Molti si improvvisano spie FAI-DA-TE ma anziché raccogliere prove nella gran parte dei casi raccolgono guai, anche giudiziari; persone che installano microspie in casa o in ufficio o peggio che installano software spia nei cellulari di familiari o soci quando vengono scoperti si trovano ad affrontare seri problemi.

Se avete dei dubbi, cosa si può fare?

Esiste una sola strada percorribile nel caso in cui abbiate necessità di conoscere determinati aspetti della vita di qualcuno ed è rivolgersi ad un’agenzia investigativa.

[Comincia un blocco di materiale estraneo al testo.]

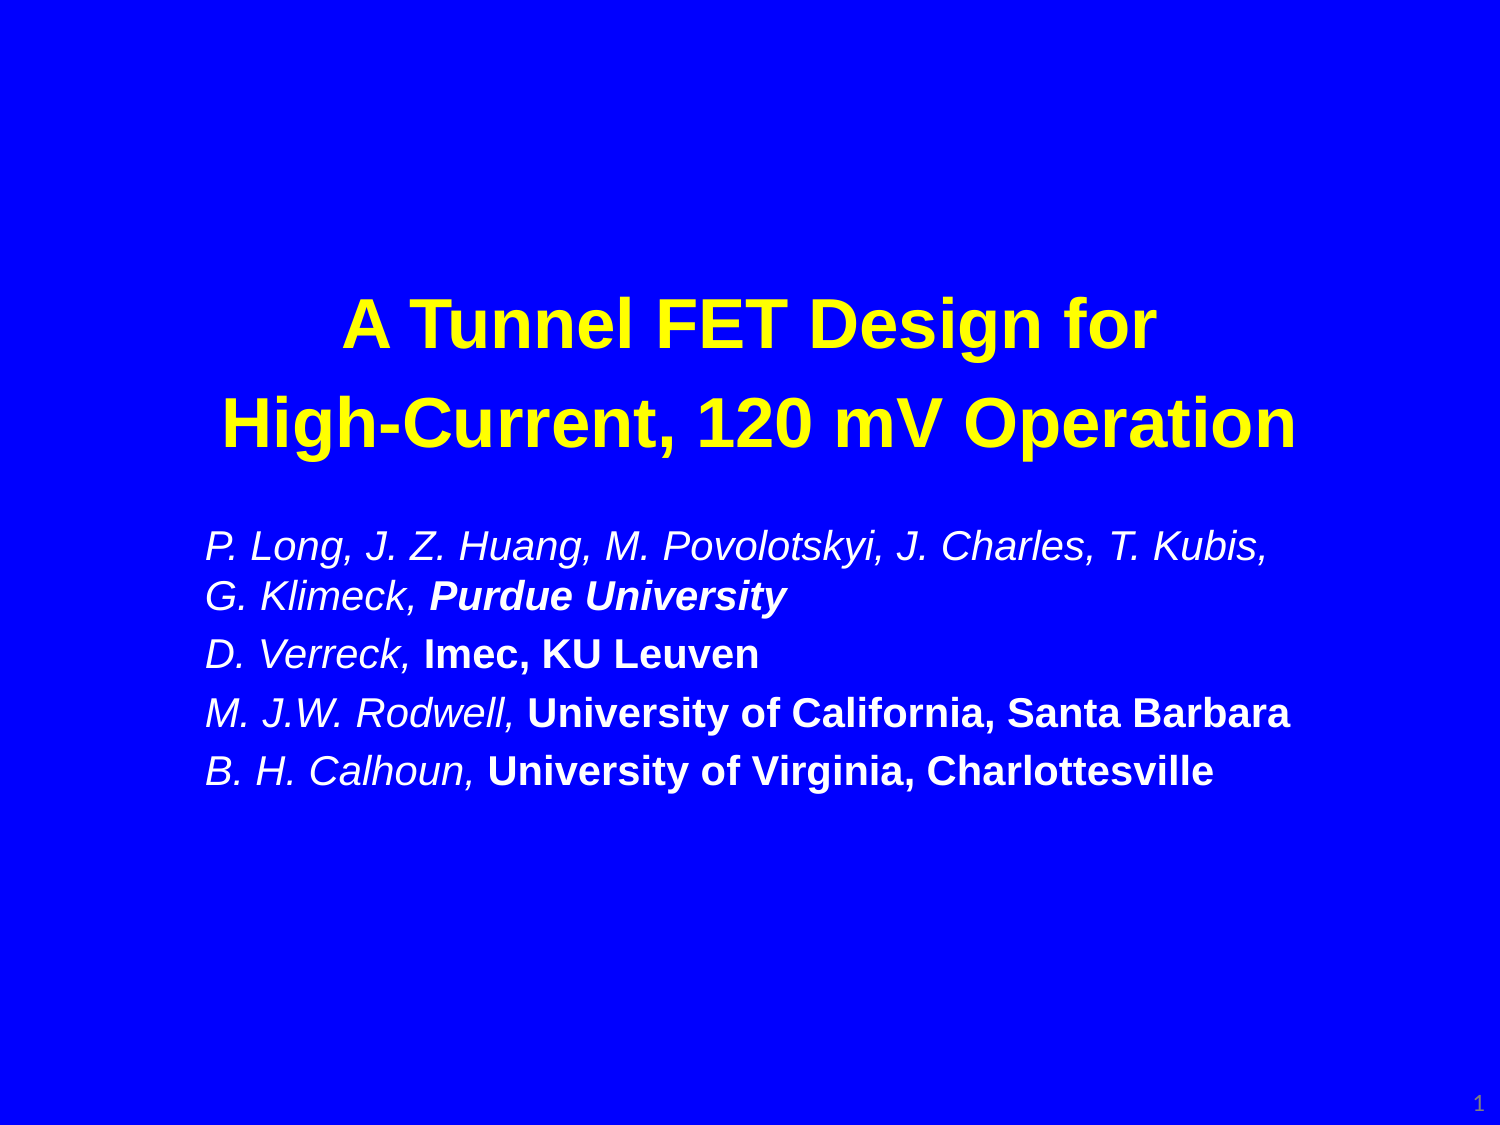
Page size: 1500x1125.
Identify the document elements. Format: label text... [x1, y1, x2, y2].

subtitle P. Long, J. Z. Huang, M. Povolotskyi, J. Charles, T. Kubis, G. Klimeck, Purdue University D. Verreck, Imec, KU Leuven M. J.W. Rodwell, University of California, Santa Barbara B. H. Calhoun, University of Virginia, Charlottesville [189, 511, 1473, 566]
title A Tunnel FET Design for High-Current, 120 mV Operation [72, 219, 1448, 470]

Le agenzie sono autorizzate allo svolgimento della professione e svolgeranno le indagini nelle consuete modalità raccogliendo prove video e fotografiche delle attività del soggetto richiesto ma, come accennato sopra, sono soggette a vincoli ben precisi e dai quali non si possono esimersi.

Il primo in assoluto è che un’agenzia può effettuare indagini per conto di terzi solo ed esclusivamente se tra il mandante e il soggetto richiesto esiste, al momento della richiesta, un contratto giuridicamente valido e della specie definita dal codice civile.

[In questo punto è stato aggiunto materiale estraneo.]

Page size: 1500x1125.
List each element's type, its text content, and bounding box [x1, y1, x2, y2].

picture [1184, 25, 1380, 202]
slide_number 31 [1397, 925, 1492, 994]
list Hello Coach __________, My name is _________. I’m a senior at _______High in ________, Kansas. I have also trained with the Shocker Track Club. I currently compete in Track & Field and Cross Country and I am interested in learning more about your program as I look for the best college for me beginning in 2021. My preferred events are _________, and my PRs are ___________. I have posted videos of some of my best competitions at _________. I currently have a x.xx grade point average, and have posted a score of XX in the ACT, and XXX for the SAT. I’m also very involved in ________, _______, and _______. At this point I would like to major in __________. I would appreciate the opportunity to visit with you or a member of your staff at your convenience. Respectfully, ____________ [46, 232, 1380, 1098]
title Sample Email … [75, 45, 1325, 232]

Per fare alcuni esempi possiamo dire che:

– il contratto di matrimonio autorizza uno dei coniugi a fare indagini sull’altro per scoprire se ha una relazione extraconiugale, violando tra l’altro, oltre alla fiducia del partner, uno degli articoli del codice civile che regolano il matrimonio;

– un contratto fra soci invece autorizza uno o più di essi a fare indagini su chi, a loro avviso, è sospettato di intrattenere rapporti sleali con la concorrenza minando di fatto gli interessi della società della quale fa parte.

Esistono delle eccezioni a questo, ma hanno un valido motivo di esistere e sono:

– le indagini svolte nei confronti di un potenziale futuro marito o genero dove, pur non essendoci al momento della richiesta alcun tipo di contratto tra le parti, le indagini vengono richieste per autotutela o tutela del patrimonio familiare;

– le indagini richieste su un candidato che si è proposto per ricoprire una posizione delicata all’interno di un’azienda.

Un altro vincolo al quale tutte le agenzie sono soggette è quello sulle intercettazioni; nessuna agenzia investigativa è autorizzata ad installare apparecchiature o software atti ad intercettare con la finalità di ottenere informazioni relative all’attività professionale o privata di chiunque.